Probably the most well known misleading front side marketing tactics involve MSG. Not only does MSG have dozens of different names it can call itself in the ingredients area, but front side package claims can be misleading based on when the MSG was added during the food process. “No MSG”, “No Added MSG”, or “No MSG Added” are boldly claimed on the front side of processed foods when many actually contain free glutamic acid (MSG). To learn more about MSG and marketing please visit this website: http://truthinlabeling.org/
A rising star in front side labeling is the “Gluten Free” claim. Common grains like barley, wheat, spelt, malt, and Rye naturally include gluten. Grains like: quinoa, amaranth, and buckwheat may be cross-contaminated during processing if equipment also used to process natural gluten grains. These grains may include: quinoa, amaranth, and buckwheat. Most products labeled as “gluten free” are full of refined carbs like corn, rice or tapioca that are not healthy when eaten on a daily basis. Here is a wonderful long list of grains identified as gluten free (green), or not (red) – http://www.csaceliacs.org/gluten_grains.php
If you’re sensitive to soy then watch out for this top ten ingredients used in processed foods, lecithin. Lecithin is more often than not a by-product of soybeans thanks to the federally subsidized (cheap) soybean crops. Lecithin has a variety of uses. It’s used as an emulsifier in candy bars holding together the cocoa and butter. It can also be used as a stabilizer (a natural preservative), a dispersing aid, and an a releasing agent for baked goods. Persons allergic to soy are technically allergic to the soy protein. Lecithin contains very small amounts of soy protein but there are a few case reports in the medical literature of allergic reactions to lecithin derived from soy.
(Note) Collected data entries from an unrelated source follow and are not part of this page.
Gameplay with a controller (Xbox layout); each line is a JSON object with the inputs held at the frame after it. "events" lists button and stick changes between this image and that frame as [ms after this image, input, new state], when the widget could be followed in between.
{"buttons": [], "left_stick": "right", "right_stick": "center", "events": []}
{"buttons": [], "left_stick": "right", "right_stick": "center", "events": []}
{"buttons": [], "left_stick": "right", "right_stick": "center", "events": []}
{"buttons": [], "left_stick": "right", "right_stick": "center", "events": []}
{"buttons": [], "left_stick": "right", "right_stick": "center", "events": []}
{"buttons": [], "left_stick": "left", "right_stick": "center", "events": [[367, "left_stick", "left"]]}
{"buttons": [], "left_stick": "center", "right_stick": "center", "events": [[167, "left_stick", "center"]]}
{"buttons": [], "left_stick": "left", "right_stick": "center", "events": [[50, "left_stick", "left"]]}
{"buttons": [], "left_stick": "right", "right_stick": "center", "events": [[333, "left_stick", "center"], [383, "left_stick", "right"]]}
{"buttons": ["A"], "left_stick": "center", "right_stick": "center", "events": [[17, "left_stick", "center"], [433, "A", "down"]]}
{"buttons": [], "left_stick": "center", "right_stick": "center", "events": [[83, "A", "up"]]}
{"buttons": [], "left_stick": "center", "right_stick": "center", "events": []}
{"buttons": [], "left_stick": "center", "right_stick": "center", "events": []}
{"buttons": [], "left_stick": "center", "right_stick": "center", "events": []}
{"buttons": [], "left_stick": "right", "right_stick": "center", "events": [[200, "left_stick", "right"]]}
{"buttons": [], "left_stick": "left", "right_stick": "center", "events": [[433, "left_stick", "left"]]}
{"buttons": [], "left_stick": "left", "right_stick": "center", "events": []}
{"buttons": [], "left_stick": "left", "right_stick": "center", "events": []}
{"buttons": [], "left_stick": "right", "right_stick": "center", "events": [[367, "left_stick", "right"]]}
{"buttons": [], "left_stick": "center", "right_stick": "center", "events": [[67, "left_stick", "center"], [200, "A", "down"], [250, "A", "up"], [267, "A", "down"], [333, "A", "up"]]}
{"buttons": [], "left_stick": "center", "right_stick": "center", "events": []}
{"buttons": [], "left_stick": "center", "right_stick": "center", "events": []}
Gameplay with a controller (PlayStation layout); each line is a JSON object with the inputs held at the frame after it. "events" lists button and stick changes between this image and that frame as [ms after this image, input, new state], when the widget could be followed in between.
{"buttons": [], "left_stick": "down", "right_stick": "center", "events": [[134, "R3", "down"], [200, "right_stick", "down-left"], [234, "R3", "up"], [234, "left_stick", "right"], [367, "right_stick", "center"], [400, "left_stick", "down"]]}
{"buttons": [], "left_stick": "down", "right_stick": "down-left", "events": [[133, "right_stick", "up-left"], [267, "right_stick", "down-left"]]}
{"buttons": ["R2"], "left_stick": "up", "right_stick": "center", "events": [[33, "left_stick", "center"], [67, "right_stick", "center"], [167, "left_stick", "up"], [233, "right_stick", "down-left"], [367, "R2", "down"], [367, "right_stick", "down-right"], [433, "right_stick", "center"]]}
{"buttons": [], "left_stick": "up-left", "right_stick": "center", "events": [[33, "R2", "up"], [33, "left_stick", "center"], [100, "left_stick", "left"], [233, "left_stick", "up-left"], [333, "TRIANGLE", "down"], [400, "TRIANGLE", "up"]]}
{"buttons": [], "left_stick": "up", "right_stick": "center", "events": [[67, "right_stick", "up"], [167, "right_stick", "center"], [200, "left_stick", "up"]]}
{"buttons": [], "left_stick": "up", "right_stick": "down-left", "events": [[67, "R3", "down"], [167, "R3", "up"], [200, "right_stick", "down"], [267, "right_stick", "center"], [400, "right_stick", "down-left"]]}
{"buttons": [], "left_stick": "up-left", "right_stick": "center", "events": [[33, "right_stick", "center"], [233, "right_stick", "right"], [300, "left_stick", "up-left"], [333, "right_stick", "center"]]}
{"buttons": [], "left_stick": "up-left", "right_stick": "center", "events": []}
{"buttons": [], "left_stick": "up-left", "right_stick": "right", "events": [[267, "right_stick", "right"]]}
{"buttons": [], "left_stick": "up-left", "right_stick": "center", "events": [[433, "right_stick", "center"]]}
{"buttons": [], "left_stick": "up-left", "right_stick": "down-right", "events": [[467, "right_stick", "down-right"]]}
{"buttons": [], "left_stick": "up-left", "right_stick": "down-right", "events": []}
Another great example of misleading labeling are the new Stevia sweetener products. Many of these products are NOT truly Stevia but rather a large bulk of processed corn sweetened with a stevia extract. Depending on the brand name, the main ingredient is one of several popular commercial bulking agents. Erythritol, Glycerol, Erythritol, Arabitol, HSH, Xylitol, Mannitol, Sorbitol, Isomalt, Maltitol and Lactitol are all made from corn broken down into syrup then fermented into a sweet alcohol and then crystallized. Cane sugar is another bulking agent for the Stevia sweetener. There are other popular bulking agents which more often then not comprise the main “bulk” of every stevia product sold as a sweetener in your grocery store. I wrote a lengthy researched article named “Will the Real Stevia Please Stand Up?” on my blog here
What else can I say but, watch your back by reading the backside.